Passage for review:

UPDATED 4:15 p.m. The world's busiest bus facility, the Port Authority Bus Terminal in NYC, could face a major overhaul or even a replacement. 

The Port Authority of NY/NJ has awarded a contract for a "Midtown Bus Master Plan" to "revitalize" the squat hulking gateway to Midtown Manhattan as part of a plan to accommodate expected increases in bus traffic. The study will also consider "possible terminal replacement," which would dramatically change the face of, and commuting experience in, the Times Square area. 

Around 8,000 buses and 225,000 travelers pass through the bus terminal every day, mostly from New Jersey.

Often maligned as drab, intimidating and by turns cavernous and cramped, the PABT suffers from a dated image as much as a contemporary space shortage. 

Many New Yorkers and New Jersey commuters may delight at the prospect of a revamped bus terminal recalling the PABT's dark days in the 70s and 80s when the homeless and criminal population occupied as much waiting area as the commuters. The online travel site VirtualTourist went so far as to deem the building one of the 10 ugliest in the world, saying: "Those who pass by this iron monstrosity might be tempted to ask about a completion date, but alas, this is the finished product."

Stored items from a collection:

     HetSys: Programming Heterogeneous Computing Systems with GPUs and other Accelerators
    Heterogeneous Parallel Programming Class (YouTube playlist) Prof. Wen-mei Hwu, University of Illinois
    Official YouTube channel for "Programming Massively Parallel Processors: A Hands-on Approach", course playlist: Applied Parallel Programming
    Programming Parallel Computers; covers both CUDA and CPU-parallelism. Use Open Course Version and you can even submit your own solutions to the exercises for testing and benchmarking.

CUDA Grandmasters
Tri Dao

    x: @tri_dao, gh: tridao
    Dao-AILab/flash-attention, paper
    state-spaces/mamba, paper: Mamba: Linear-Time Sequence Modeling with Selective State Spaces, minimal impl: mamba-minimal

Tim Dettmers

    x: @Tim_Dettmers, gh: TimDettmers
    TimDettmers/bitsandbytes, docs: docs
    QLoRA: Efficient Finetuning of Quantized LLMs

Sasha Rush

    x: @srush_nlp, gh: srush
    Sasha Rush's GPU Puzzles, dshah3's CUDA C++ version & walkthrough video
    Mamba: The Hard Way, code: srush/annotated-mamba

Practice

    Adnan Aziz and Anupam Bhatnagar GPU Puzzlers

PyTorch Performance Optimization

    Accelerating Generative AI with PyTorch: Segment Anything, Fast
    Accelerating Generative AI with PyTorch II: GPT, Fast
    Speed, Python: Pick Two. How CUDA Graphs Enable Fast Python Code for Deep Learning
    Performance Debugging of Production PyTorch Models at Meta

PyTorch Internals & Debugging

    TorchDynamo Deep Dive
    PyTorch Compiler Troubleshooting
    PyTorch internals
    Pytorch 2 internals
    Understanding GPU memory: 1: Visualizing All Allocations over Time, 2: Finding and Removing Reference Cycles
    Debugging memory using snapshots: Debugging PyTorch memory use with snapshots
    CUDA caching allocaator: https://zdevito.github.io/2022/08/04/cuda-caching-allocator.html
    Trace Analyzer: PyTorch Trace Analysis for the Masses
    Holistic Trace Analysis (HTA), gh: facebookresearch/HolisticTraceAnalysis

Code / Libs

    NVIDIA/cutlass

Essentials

* * *

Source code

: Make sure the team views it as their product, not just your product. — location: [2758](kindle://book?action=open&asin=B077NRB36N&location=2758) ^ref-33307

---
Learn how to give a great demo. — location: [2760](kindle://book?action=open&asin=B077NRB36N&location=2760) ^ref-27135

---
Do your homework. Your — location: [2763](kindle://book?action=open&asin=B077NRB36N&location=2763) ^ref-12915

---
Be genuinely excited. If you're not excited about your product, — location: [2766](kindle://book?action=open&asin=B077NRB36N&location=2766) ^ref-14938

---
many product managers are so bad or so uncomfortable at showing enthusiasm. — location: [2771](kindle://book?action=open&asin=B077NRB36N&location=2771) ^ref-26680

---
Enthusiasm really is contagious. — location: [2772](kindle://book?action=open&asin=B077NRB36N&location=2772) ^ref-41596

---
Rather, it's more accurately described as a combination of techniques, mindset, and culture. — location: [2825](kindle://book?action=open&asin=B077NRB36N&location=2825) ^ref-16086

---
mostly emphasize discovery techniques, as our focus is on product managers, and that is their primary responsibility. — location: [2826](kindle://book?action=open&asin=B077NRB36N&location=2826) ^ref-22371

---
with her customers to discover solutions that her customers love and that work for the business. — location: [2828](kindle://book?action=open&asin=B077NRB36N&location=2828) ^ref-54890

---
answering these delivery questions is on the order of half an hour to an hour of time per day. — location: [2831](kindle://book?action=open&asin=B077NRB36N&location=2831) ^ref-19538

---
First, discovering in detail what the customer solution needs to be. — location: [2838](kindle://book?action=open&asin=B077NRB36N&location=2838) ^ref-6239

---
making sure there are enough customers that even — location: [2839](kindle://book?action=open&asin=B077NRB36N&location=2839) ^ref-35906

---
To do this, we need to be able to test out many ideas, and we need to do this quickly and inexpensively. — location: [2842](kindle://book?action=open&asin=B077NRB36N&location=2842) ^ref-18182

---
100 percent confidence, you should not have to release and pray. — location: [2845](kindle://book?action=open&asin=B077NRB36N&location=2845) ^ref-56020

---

--

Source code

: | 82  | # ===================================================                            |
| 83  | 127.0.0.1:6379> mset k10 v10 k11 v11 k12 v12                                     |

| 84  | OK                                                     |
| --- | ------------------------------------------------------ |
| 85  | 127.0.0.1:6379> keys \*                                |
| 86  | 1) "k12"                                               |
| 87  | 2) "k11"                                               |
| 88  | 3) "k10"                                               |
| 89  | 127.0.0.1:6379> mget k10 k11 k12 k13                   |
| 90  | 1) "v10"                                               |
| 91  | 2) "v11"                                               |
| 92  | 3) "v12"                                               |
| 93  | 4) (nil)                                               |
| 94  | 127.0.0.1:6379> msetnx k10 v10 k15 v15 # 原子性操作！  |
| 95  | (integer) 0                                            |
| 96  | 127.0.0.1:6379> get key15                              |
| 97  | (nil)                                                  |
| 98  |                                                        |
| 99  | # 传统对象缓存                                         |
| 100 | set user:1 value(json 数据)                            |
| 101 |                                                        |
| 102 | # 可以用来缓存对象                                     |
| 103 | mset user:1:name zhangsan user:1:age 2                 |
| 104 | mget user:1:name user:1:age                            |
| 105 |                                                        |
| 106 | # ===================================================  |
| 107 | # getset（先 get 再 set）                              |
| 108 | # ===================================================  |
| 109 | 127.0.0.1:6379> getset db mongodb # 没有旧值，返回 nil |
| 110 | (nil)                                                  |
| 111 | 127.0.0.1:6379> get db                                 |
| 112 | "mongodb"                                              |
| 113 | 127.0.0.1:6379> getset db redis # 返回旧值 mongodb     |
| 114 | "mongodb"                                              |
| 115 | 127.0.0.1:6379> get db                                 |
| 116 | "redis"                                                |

Work required:
From the article about the Port Authority Bus Terminal, list every word the sentence beginning "Often maligned as" uses to describe the terminal.

Response area:
drab, intimidating, cavernous, cramped